About 28 seconds in

[video]http://www.youtube.com/watch?feature=player_detailpage&v=wOB-KciTjvo[/video]

That looks like a poly V auxiliary drive belt, not a toothed cam belt.
Surely that would slip under load.

I suspect as a basic city bike it’d be ok to pootle about on

Hard to tell from the video, looked like a convex sprocket, the belt to me looked like it was slightly curved round in profile.
No idea how much tension it’s under.

I would ride it round town, would be uneasy about out of the saddle stomping up a hill.
be interesting to see how it coped with greasy grimey city road spray getting in there with no drive teeth.

I assume it works as they had a web address and you can order one. Be sticking with chains 🙂

It wouldn’t work. The tension needed to stop it slipping when wet would be over-stretching it and would stress the bearings. You need a toothed belt, which is taut enough not to jump but still loose enough not to put stress on the other components.

65A alternators aren’t uncommon, and that’s over 700W, so for everything other than sprints it’d be fine.

They’ve got a website too. http://bicycledbikes.com/

It looks like more of an art project than a serious business idea.
That seat post clamp for example, it must take an hour or so to make when you could buy one for £2, just to recycle 50g of metal.
And the frame tubes. I don’t know what part of a car they came from.
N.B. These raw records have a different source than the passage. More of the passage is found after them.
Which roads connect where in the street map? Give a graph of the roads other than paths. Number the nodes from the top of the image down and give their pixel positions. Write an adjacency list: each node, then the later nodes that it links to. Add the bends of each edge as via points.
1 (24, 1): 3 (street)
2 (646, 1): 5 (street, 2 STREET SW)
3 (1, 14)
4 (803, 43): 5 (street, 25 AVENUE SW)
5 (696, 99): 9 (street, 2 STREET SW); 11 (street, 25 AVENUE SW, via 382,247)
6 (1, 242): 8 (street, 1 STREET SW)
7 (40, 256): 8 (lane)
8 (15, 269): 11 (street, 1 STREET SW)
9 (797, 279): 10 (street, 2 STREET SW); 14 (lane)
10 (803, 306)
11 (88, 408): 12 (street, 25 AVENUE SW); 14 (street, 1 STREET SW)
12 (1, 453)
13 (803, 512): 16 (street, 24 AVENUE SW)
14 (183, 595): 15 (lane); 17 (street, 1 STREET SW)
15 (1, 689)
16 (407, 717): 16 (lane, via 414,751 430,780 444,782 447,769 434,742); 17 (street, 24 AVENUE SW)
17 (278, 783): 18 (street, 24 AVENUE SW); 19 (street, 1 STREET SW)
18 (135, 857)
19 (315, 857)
A 12v 90a alternator generates about 1000w, about the same as a very fit cyclist, so in theory, the belt would grip.
Unlike a multi cylinder engine, a cyclist generates power in pulses.
Even with a spring loaded tensioner, I reckon it would slip when pedalling hard.

surely a cambelt would be better?

And naturally geared to 2:1, the single speeders favourite. 😀

looking at power is wrong, it is torque that matters.
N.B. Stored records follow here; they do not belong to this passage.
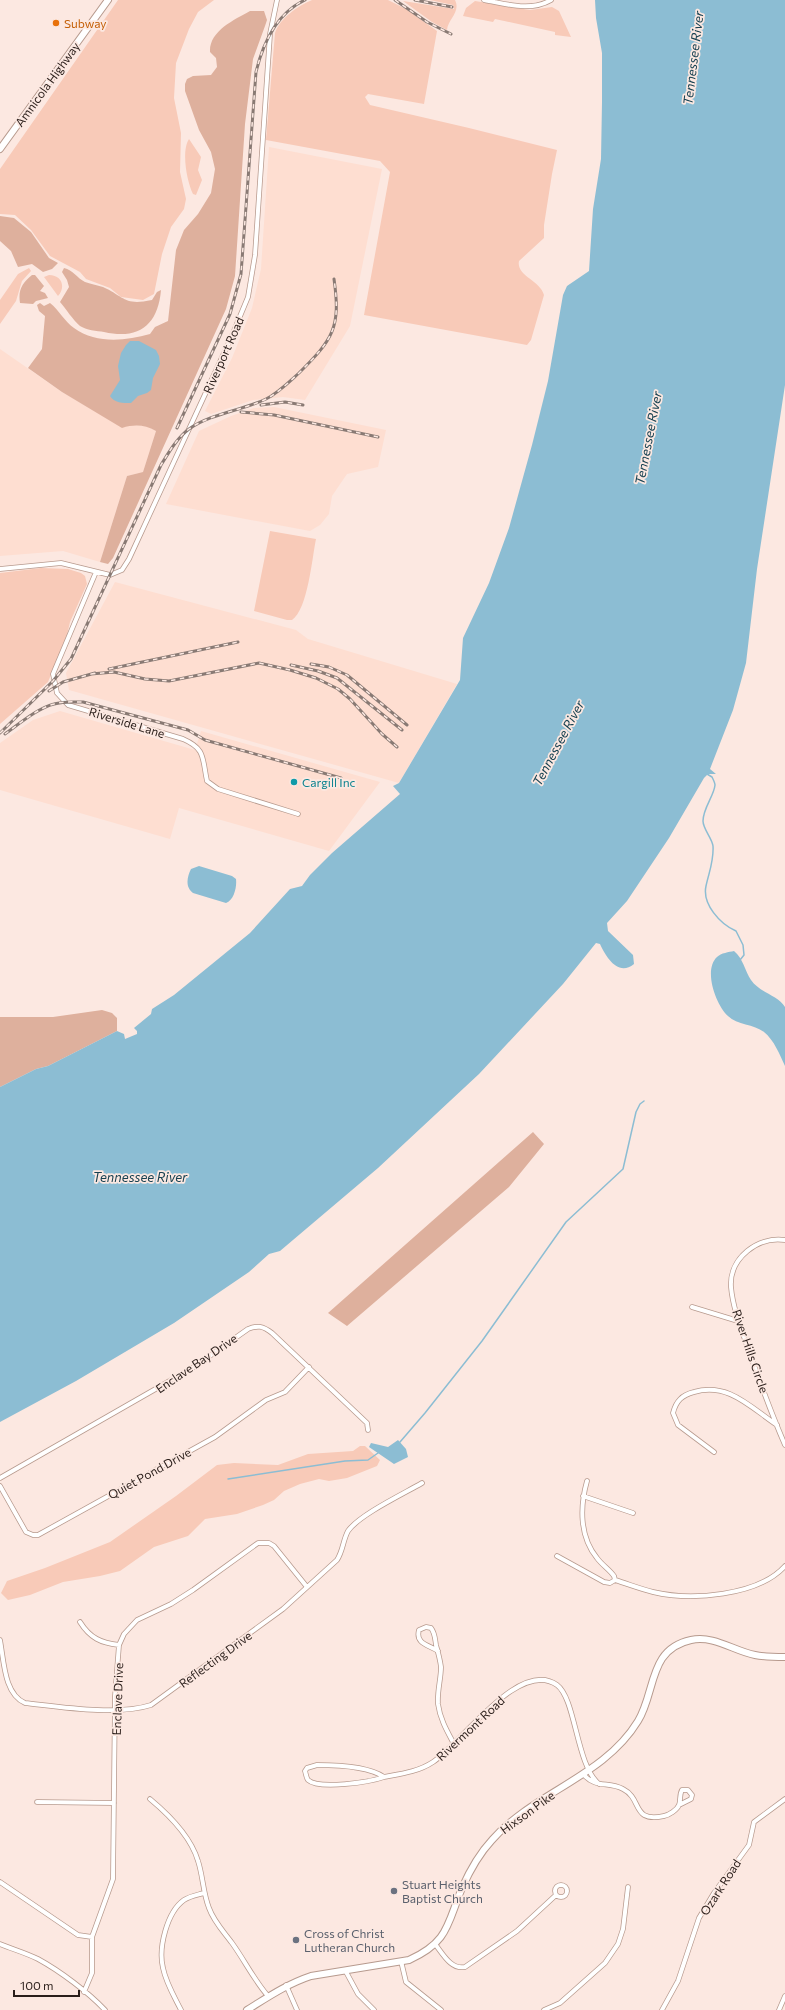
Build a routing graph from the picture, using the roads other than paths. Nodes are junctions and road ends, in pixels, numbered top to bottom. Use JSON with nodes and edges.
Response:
{"nodes":[{"id":1,"x":108,"y":0,"type":"edge"},
{"id":2,"x":277,"y":0,"type":"edge"},
{"id":3,"x":484,"y":0,"type":"edge"},
{"id":4,"x":551,"y":0,"type":"edge"},
{"id":5,"x":0,"y":149,"type":"edge"},
{"id":6,"x":0,"y":569,"type":"edge"},
{"id":7,"x":96,"y":572,"type":"junction"},
{"id":8,"x":298,"y":814,"type":"dead end"},
{"id":9,"x":785,"y":1240,"type":"edge"},
{"id":10,"x":692,"y":1307,"type":"dead end"},
{"id":11,"x":738,"y":1321,"type":"junction"},
{"id":12,"x":309,"y":1367,"type":"junction"},
{"id":13,"x":777,"y":1426,"type":"junction"},
{"id":14,"x":368,"y":1430,"type":"dead end"},
{"id":15,"x":785,"y":1445,"type":"edge"},
{"id":16,"x":714,"y":1452,"type":"dead end"},
{"id":17,"x":0,"y":1478,"type":"edge"},
{"id":18,"x":587,"y":1481,"type":"dead end"},
{"id":19,"x":422,"y":1483,"type":"dead end"},
{"id":20,"x":0,"y":1486,"type":"edge"},
{"id":21,"x":583,"y":1496,"type":"junction"},
{"id":22,"x":633,"y":1513,"type":"dead end"},
{"id":23,"x":557,"y":1556,"type":"dead end"},
{"id":24,"x":785,"y":1566,"type":"edge"},
{"id":25,"x":615,"y":1580,"type":"junction"},
{"id":26,"x":307,"y":1587,"type":"junction"},
{"id":27,"x":80,"y":1622,"type":"dead end"},
{"id":28,"x":0,"y":1640,"type":"edge"},
{"id":29,"x":119,"y":1645,"type":"junction"},
{"id":30,"x":438,"y":1651,"type":"junction"},
{"id":31,"x":785,"y":1657,"type":"edge"},
{"id":32,"x":115,"y":1709,"type":"junction"},
{"id":33,"x":454,"y":1744,"type":"junction"},
{"id":34,"x":590,"y":1770,"type":"junction"},
{"id":35,"x":583,"y":1774,"type":"junction"},
{"id":36,"x":384,"y":1777,"type":"junction"},
{"id":37,"x":600,"y":1784,"type":"junction"},
{"id":38,"x":150,"y":1798,"type":"dead end"},
{"id":39,"x":785,"y":1799,"type":"edge"},
{"id":40,"x":37,"y":1802,"type":"dead end"},
{"id":41,"x":114,"y":1803,"type":"junction"},
{"id":42,"x":679,"y":1805,"type":"dead end"},
{"id":43,"x":0,"y":1882,"type":"edge"},
{"id":44,"x":628,"y":1887,"type":"dead end"},
{"id":45,"x":204,"y":1893,"type":"junction"},
{"id":46,"x":556,"y":1895,"type":"dead end"},
{"id":47,"x":92,"y":1937,"type":"junction"},
{"id":48,"x":0,"y":1944,"type":"edge"},
{"id":49,"x":435,"y":1944,"type":"junction"},
{"id":50,"x":401,"y":1961,"type":"junction"},
{"id":51,"x":345,"y":1970,"type":"junction"},
{"id":52,"x":286,"y":1985,"type":"junction"},
{"id":53,"x":84,"y":1992,"type":"junction"},
{"id":54,"x":268,"y":1996,"type":"junction"},
{"id":55,"x":785,"y":1996,"type":"edge"},
{"id":56,"x":105,"y":2010,"type":"edge"},
{"id":57,"x":181,"y":2010,"type":"edge"},
{"id":58,"x":247,"y":2010,"type":"edge"},
{"id":59,"x":297,"y":2010,"type":"edge"},
{"id":60,"x":374,"y":2010,"type":"edge"},
{"id":61,"x":441,"y":2010,"type":"edge"},
{"id":62,"x":544,"y":2010,"type":"edge"},
{"id":63,"x":662,"y":2010,"type":"edge"},
{"id":64,"x":779,"y":2010,"type":"edge"}],
"edges":[{"from":1,"to":5,"type":"main road","name":"Amnicola Highway"},
{"from":2,"to":7,"type":"street","name":"Riverport Road"},
{"from":3,"to":4,"type":"street"},
{"from":6,"to":7,"type":"street","name":"Riverport Road"},
{"from":7,"to":8,"type":"street","name":"Riverside Lane"},
{"from":9,"to":11,"type":"street","name":"River Hills Circle"},
{"from":10,"to":11,"type":"street"},
{"from":11,"to":13,"type":"street","name":"River Hills Circle"},
{"from":12,"to":14,"type":"street","name":"Enclave Bay Drive"},
{"from":12,"to":17,"type":"street","name":"Enclave Bay Drive"},
{"from":12,"to":20,"type":"street","name":"Quiet Pond Drive"},
{"from":13,"to":15,"type":"street","name":"River Hills Circle"},
{"from":13,"to":16,"type":"street"},
{"from":18,"to":21,"type":"street"},
{"from":19,"to":26,"type":"street","name":"Reflecting Drive"},
{"from":21,"to":22,"type":"street"},
{"from":21,"to":25,"type":"street"},
{"from":23,"to":25,"type":"street"},
{"from":24,"to":25,"type":"street"},
{"from":26,"to":29,"type":"street","name":"Enclave Drive"},
{"from":26,"to":32,"type":"street","name":"Reflecting Drive"},
{"from":27,"to":29,"type":"street"},
{"from":28,"to":32,"type":"street","name":"Reflecting Drive"},
{"from":29,"to":32,"type":"street","name":"Enclave Drive"},
{"from":30,"to":30,"type":"street"},
{"from":30,"to":33,"type":"street"},
{"from":31,"to":34,"type":"main road","name":"Hixson Pike"},
{"from":32,"to":41,"type":"street","name":"Enclave Drive"},
{"from":33,"to":34,"type":"street","name":"Rivermont Road"},
{"from":33,"to":36,"type":"street","name":"Rivermont Road"},
{"from":34,"to":35,"type":"main road","name":"Hixson Pike"},
{"from":34,"to":37,"type":"street","name":"Rivermont Road"},
{"from":35,"to":37,"type":"street"},
{"from":35,"to":49,"type":"main road","name":"Hixson Pike"},
{"from":36,"to":36,"type":"street","name":"Rivermont Road"},
{"from":37,"to":42,"type":"street"},
{"from":38,"to":45,"type":"street"},
{"from":39,"to":63,"type":"street","name":"Ozark Road"},
{"from":40,"to":41,"type":"street"},
{"from":41,"to":47,"type":"street","name":"Enclave Drive"},
{"from":43,"to":47,"type":"street"},
{"from":44,"to":62,"type":"street"},
{"from":45,"to":54,"type":"street"},
{"from":45,"to":57,"type":"street"},
{"from":46,"to":49,"type":"street"},
{"from":47,"to":53,"type":"street","name":"Enclave Drive"},
{"from":48,"to":53,"type":"street"},
{"from":49,"to":50,"type":"main road","name":"Hixson Pike"},
{"from":50,"to":51,"type":"main road","name":"Hixson Pike"},
{"from":50,"to":61,"type":"street"},
{"from":51,"to":52,"type":"main road","name":"Hixson Pike"},
{"from":51,"to":60,"type":"street"},
{"from":52,"to":54,"type":"main road","name":"Hixson Pike"},
{"from":52,"to":59,"type":"street"},
{"from":53,"to":56,"type":"street"},
{"from":54,"to":58,"type":"main road","name":"Hixson Pike"},
{"from":55,"to":64,"type":"street"}]}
power = T * Omega = torque x rotational velocity

so feet are not spiining at 3000rpm liek a car engine producing 1kw throught he alternator.

lets sayy 100 rpm means th eload ont eh belt is 30x higher. if you stamp th epedals from rest it would be even more, so it might transfer power, but it would slip in the process.
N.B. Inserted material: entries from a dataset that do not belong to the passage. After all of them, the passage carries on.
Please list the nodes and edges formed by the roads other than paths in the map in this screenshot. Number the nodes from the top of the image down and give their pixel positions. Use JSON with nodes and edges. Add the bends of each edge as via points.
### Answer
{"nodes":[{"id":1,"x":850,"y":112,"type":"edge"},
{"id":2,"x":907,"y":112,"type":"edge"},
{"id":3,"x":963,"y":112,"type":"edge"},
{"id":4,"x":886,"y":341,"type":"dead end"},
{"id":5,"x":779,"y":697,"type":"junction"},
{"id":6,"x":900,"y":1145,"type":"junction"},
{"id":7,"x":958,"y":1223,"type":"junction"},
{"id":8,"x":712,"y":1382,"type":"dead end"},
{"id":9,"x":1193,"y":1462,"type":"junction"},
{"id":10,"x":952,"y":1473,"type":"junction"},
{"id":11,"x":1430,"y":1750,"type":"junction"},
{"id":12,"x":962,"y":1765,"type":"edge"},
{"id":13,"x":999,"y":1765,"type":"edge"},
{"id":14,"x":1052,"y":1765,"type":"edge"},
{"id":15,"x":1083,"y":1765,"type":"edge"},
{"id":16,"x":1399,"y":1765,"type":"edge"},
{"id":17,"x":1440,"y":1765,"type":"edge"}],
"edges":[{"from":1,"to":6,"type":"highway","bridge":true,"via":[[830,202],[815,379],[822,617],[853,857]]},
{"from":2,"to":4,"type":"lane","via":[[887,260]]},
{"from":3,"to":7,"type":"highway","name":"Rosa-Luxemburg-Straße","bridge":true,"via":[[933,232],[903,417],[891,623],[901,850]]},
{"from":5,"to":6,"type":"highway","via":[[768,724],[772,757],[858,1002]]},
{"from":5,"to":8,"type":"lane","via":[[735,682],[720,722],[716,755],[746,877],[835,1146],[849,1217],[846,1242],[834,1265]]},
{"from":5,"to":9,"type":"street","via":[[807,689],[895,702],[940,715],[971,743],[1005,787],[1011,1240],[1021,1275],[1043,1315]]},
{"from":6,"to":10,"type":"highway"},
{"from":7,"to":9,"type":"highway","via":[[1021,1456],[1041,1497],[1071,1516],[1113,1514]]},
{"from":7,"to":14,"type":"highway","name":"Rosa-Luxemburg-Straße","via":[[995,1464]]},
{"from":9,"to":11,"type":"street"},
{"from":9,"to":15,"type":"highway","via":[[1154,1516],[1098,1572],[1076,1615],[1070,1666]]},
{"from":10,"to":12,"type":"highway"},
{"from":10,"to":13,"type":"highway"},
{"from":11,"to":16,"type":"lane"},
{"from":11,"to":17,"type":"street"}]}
which strictly is exactly what a ‘fan belt’ does.

a toothed belt prevent slip as it it not relyign on friction to the same degree. hence being used where ‘timing’ matters, liek a cam belt.

a fan belt relies on friction to generate grip and needs tension to creat friction. a toothed belt only needs tension to prevent it jumping, it doesn stretch int he same way so the ‘tension’ is signifcantly less.

if you could get your head round the feelign of slip, and the loss of energy int he process, then a ‘fan belt’ would work on a bike, but it would not be efficient and would require large bearings to cope with the tension loads.